- WHAT YOU NEED TO DO: Repeat the lines of the listing below exactly, starting at the line that contains "Vercauteren hovorí: „Ak" and running through the last line, both included, and only those.
- Opening Delimiter -
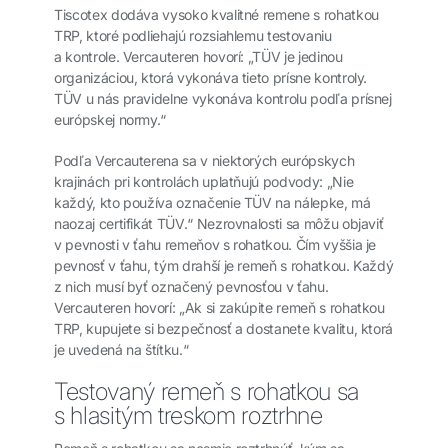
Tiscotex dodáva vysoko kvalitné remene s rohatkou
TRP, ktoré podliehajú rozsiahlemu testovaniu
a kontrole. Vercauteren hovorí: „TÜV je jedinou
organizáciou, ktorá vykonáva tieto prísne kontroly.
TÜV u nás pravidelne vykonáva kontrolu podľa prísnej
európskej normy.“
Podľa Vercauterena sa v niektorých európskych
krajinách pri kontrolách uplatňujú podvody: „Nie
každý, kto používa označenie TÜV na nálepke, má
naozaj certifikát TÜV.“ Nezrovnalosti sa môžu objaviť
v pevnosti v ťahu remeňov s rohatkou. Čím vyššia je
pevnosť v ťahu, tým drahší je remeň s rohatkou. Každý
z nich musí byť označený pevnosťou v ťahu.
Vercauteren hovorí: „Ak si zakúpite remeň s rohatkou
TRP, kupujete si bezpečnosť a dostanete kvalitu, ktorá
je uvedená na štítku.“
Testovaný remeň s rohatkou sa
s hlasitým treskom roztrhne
- Closing Delimiter -
- RESPONSE BOX:
Vercauteren hovorí: „Ak si zakúpite remeň s rohatkou
TRP, kupujete si bezpečnosť a dostanete kvalitu, ktorá
je uvedená na štítku.“
Testovaný remeň s rohatkou sa
s hlasitým treskom roztrhne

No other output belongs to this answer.